■ INPUT:
==============================
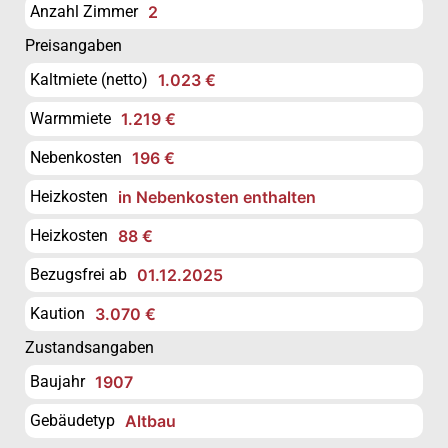
Anzahl Zimmer
2
Preisangaben
Kaltmiete (netto)
1.023 €
Warmmiete
1.219 €
Nebenkosten
196 €
Heizkosten
in Nebenkosten enthalten
Heizkosten
88 €
Bezugsfrei ab
01.12.2025
Kaution
3.070 €
Zustandsangaben
Baujahr
1907
Gebäudetyp
Altbau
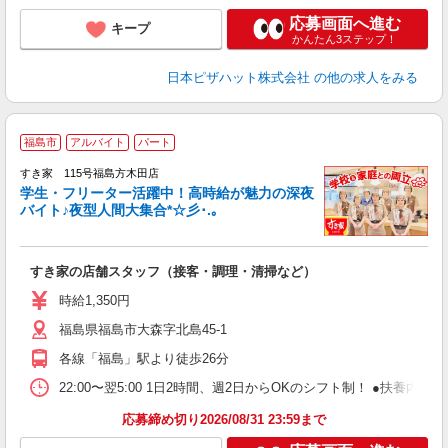
応募画面へ進む
キープ
かんたん3ステップ！
日本ピザハット株式会社
の他の求人をみる
福島市
アルバイト
パート
すき家 115号福島方木田店
学生・フリーター活躍中！高時給が魅力の深夜
バイト♪夜型人間大集合*☆彡･.｡
つ
すき家の店舗スタッフ（接客・調理・清掃など）
履
ミ
時給1,350円
～
福島県福島市大森字北島45-1
勤
り
各線「福島」駅より徒歩26分
22:00〜翌5:00 1日2時間、週2日からOKのシフト制！ ●扶養内勤務
応募締め切り2026/08/31 23:59まで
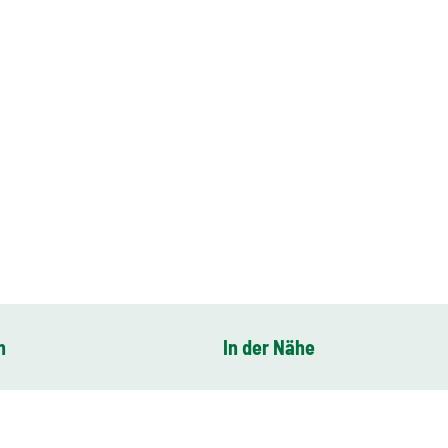
n
In der Nähe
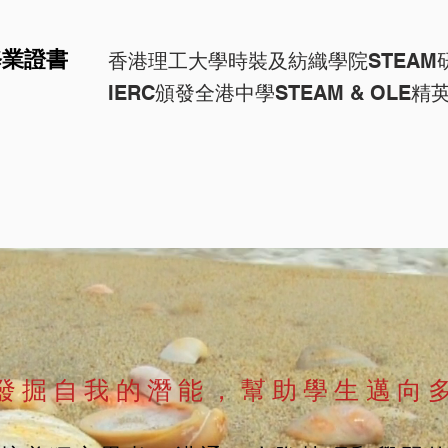
修業證書
香港理工大學時裝及紡織學院STEAM
IERC頒發全港中學STEAM & OL
發掘自我的潛能，幫助學生邁向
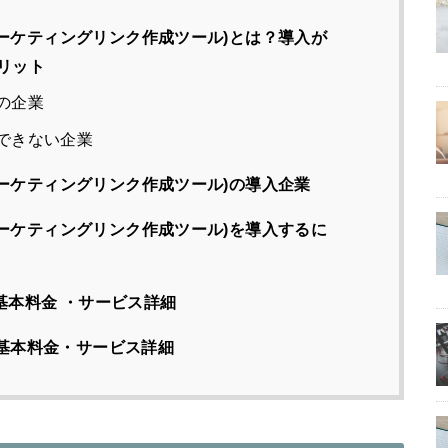
ー(マーケティングリンク作成ツール)とは？導入が
リット
めの企業
すめできない企業
ー(マーケティングリンク作成ツール)の導入企業
ー(マーケティングリンク作成ツール)を導入するに
ランの基本料金 ・サービス詳細
プランの基本料金・サービス詳細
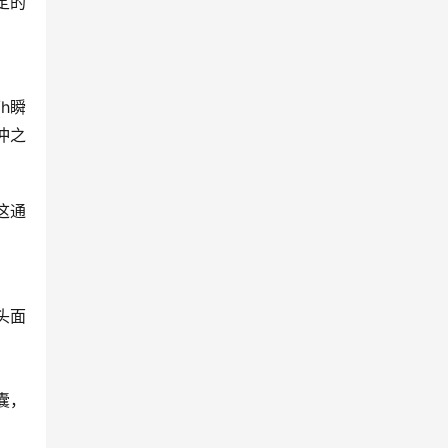
定的
h瞬
冲之
这通
头面
囊，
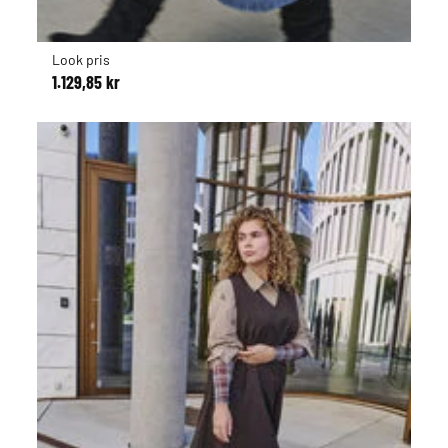
Look pris
1.129,85 kr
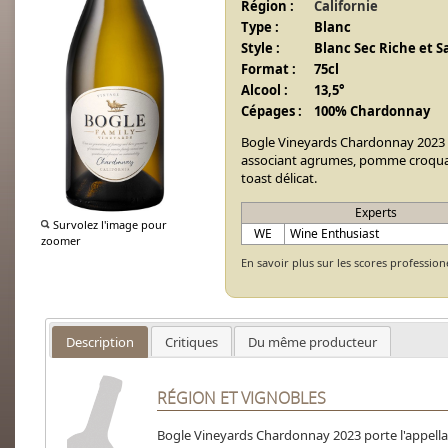
Région :
Californie
Type :
Blanc
Style :
Blanc Sec Riche et 
Format :
75cl
Alcool :
13,5°
Cépages :
100% Chardonnay
Bogle Vineyards Chardonnay 2023 e
associant agrumes, pomme croquante
toast délicat.
Experts
Survolez l'image pour
WE
Wine Enthusiast
zoomer
En savoir plus sur les scores profession
Description
Critiques
Du même producteur
RÉGION ET VIGNOBLES
Bogle Vineyards Chardonnay 2023 porte l'appellat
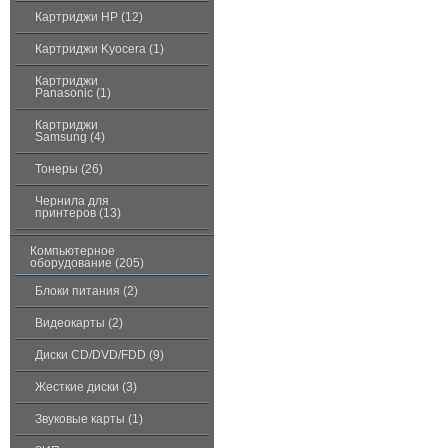
Картриджи HP (12)
Картриджи Kyocera (1)
Картриджи
Panasonic (1)
Картриджи
Samsung (4)
Тонеры (26)
Чернила для
принтеров (13)
Компьютерное
оборудование (205)
Блоки питания (2)
Видеокарты (2)
Диски CD/DVD/FDD (9)
Жесткие диски (3)
Звуковые карты (1)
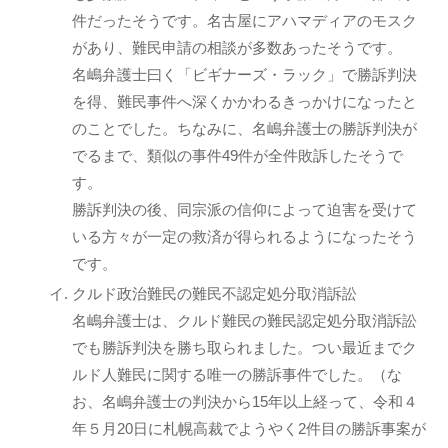
件だったそうです。名古屋にアハマディアのモスク
があり、難民申請の相談が多数あったそうです。
名嶋弁護士曰く「ビギナーズ・ラック」で勝訴判決
を得、難民事件へ深くかかわるきっかけになったと
のことでした。ちなみに、名嶋弁護士の勝訴判決が
でるまで、類似の事件49件が全件敗訴したそうで
す。
勝訴判決の後、同宗派の信仰によって迫害を受けて
いる方々が一定の救済が得られるようになったそう
です。
クルド政治難民の難民不認定処分取消訴訟
名嶋弁護士は、クルド難民の難民認定処分取消訴訟
でも勝訴判決を勝ち取られました。つい最近までク
ルド人難民に関する唯一の勝訴事件でした。（な
お、名嶋弁護士の判決から15年以上経って、令和４
年５月20日に札幌高裁でようやく2件目の勝訴事案が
==============================
■ EXERCISE OBJECTIVE: Look through the records and copy down every line that holds "Chardonnay".

■ YOUR SOLUTION:
100% Chardonnay
Bogle Vineyards Chardonnay 2023 e
Bogle Vineyards Chardonnay 2023 porte l'appellat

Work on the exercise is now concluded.